Selected excerpt
────

What Makes It Unique Kimai’s invoice system is built around a family of pluggable calculators—Default, Date, Activity, Project, User, Weekly, and more—each implementing a common interface and registered as tagged services, so billing rules can be composed and extended by plugins without touching core logic. Time rounding is equally composable: ceil, floor, closest, and default strategies implement a shared interface and are applied per-rule with day-of-week and time-of-day policies, giving administrators fine-grained control over how fractional minutes are billed. The export pipeline decouples data sources (timesheets, expenses) from output renderers (PDF, XLSX, ODS, CSV) through an interface-driven template system, so new formats or data shapes are addable independently. With 116 domain events and a webhook subscription system, Kimai functions as an event source that external systems can react to in real time—an unusual degree of extensibility for a self-hosted time tracker.
Self-Hosting
Kimai is released under the GNU Affero General Public License v3.0 (AGPL-3.0), a strong copyleft license. In practice, this means you can use, modify, and self-host Kimai for any purpose—including commercially—without paying a fee. However, if you distribute a modified version or expose it as a network service, you are required to release your modifications under the same AGPL license. For internal business use where you run Kimai only for your own team and do not redistribute it, the AGPL imposes no practical restriction. The full source code is publicly available with no proprietary modules or closed enterprise tier.

────

Given information

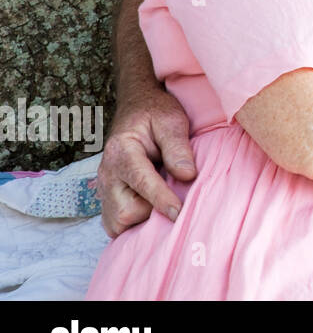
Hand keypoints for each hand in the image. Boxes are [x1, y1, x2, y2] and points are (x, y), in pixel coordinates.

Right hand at [96, 86, 196, 236]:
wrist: (136, 108)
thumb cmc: (156, 113)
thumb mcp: (172, 121)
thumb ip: (178, 147)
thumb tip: (187, 176)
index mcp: (122, 150)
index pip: (140, 181)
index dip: (160, 199)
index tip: (178, 212)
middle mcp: (108, 173)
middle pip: (124, 211)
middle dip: (151, 213)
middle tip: (175, 202)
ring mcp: (105, 187)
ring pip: (118, 223)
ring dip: (141, 221)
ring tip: (164, 206)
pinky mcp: (108, 197)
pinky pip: (116, 224)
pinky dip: (133, 224)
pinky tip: (153, 212)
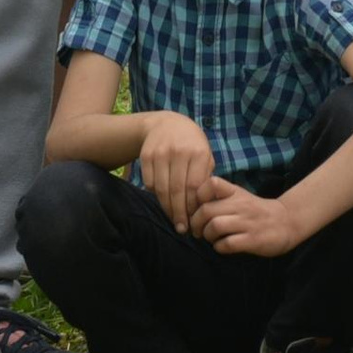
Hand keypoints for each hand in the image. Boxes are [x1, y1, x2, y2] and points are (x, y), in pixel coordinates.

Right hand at [140, 111, 217, 232]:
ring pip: (162, 189)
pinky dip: (156, 195)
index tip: (194, 221)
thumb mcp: (205, 155)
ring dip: (167, 208)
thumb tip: (205, 207)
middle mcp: (179, 152)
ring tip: (173, 220)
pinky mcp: (146, 156)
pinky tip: (163, 200)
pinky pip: (150, 183)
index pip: (194, 187)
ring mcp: (161, 153)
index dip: (193, 207)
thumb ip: (205, 177)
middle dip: (179, 213)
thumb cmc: (192, 144)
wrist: (167, 123)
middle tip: (182, 229)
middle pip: (177, 190)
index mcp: (198, 152)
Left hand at [192, 176, 304, 258]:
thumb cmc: (256, 211)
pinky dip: (219, 248)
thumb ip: (220, 197)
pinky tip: (222, 247)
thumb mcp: (240, 197)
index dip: (198, 195)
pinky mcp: (252, 240)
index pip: (212, 183)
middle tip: (197, 231)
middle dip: (196, 223)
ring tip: (210, 239)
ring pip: (215, 226)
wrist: (286, 223)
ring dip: (207, 235)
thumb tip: (192, 202)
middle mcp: (240, 205)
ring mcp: (247, 222)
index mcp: (235, 192)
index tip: (197, 207)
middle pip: (207, 210)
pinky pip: (227, 244)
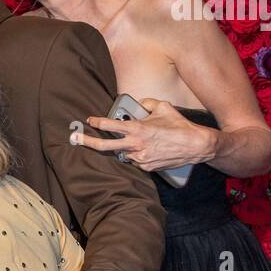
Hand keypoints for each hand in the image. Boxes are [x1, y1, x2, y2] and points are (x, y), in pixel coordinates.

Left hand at [75, 98, 215, 173]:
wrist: (196, 146)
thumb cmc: (180, 126)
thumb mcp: (163, 107)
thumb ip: (147, 103)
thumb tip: (140, 104)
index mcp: (137, 129)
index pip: (111, 125)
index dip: (97, 122)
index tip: (89, 120)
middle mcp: (135, 145)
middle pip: (105, 146)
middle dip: (88, 142)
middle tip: (74, 139)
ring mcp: (140, 158)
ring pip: (123, 153)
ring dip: (124, 148)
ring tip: (139, 141)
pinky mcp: (147, 167)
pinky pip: (135, 160)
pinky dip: (137, 154)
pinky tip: (149, 148)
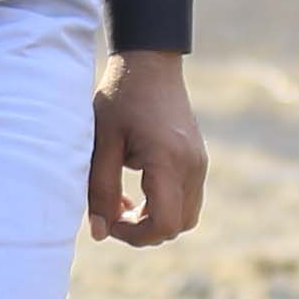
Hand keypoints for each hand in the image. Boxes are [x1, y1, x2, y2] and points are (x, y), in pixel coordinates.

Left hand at [92, 50, 205, 244]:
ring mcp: (199, 163)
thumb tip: (99, 233)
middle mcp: (192, 166)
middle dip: (143, 230)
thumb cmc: (121, 98)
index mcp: (168, 161)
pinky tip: (136, 187)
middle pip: (178, 226)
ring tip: (121, 200)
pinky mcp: (198, 160)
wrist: (149, 63)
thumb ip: (100, 190)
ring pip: (185, 216)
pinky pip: (186, 198)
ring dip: (154, 218)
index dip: (135, 235)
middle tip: (111, 211)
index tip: (109, 222)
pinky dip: (163, 204)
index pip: (165, 224)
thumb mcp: (102, 143)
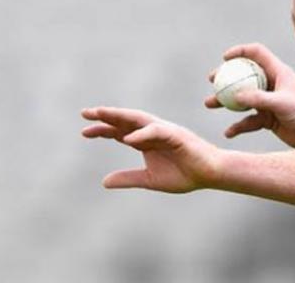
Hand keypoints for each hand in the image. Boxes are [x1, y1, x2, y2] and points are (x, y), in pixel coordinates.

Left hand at [81, 107, 221, 192]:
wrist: (210, 175)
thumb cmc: (185, 174)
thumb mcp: (150, 179)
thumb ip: (129, 178)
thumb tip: (104, 181)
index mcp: (147, 141)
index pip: (121, 131)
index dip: (103, 129)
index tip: (84, 131)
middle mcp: (154, 132)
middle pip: (126, 120)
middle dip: (106, 115)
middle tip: (85, 113)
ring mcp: (166, 131)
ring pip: (139, 119)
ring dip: (120, 115)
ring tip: (102, 114)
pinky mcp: (177, 135)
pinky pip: (157, 131)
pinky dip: (142, 134)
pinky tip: (127, 139)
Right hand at [205, 43, 294, 148]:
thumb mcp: (282, 104)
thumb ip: (259, 99)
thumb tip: (235, 96)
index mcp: (278, 72)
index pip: (257, 54)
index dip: (241, 52)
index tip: (225, 58)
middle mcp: (272, 85)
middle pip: (245, 75)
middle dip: (227, 76)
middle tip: (212, 80)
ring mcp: (269, 102)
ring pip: (242, 98)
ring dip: (226, 101)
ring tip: (209, 103)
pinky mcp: (268, 118)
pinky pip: (248, 120)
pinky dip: (238, 126)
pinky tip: (229, 133)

────

Aim of the task
Resume the passage about Kimai after its last sentence. The items were drawn from a separate source.

Exercise output
Running Kimai on your own infrastructure requires PHP 8.2 or higher, a MariaDB or MySQL database (with specific minimum LTS versions), a web server (Apache or Nginx in combination with PHP-FPM), and a dedicated subdomain—subdirectory installs are not supported. Docker images (both FPM-only and Apache bundled) are available on Docker Hub, and Caddy-based Docker Compose templates are documented for Hetzner and DigitalOcean. You are responsible for provisioning and maintaining the server, keeping PHP and database versions current, running Kimai’s update process (which involves running migrations and clearing caches), managing SSL certificates, and taking database backups. The update cadence is active—roughly two releases per month—so staying current requires a reliable maintenance routine.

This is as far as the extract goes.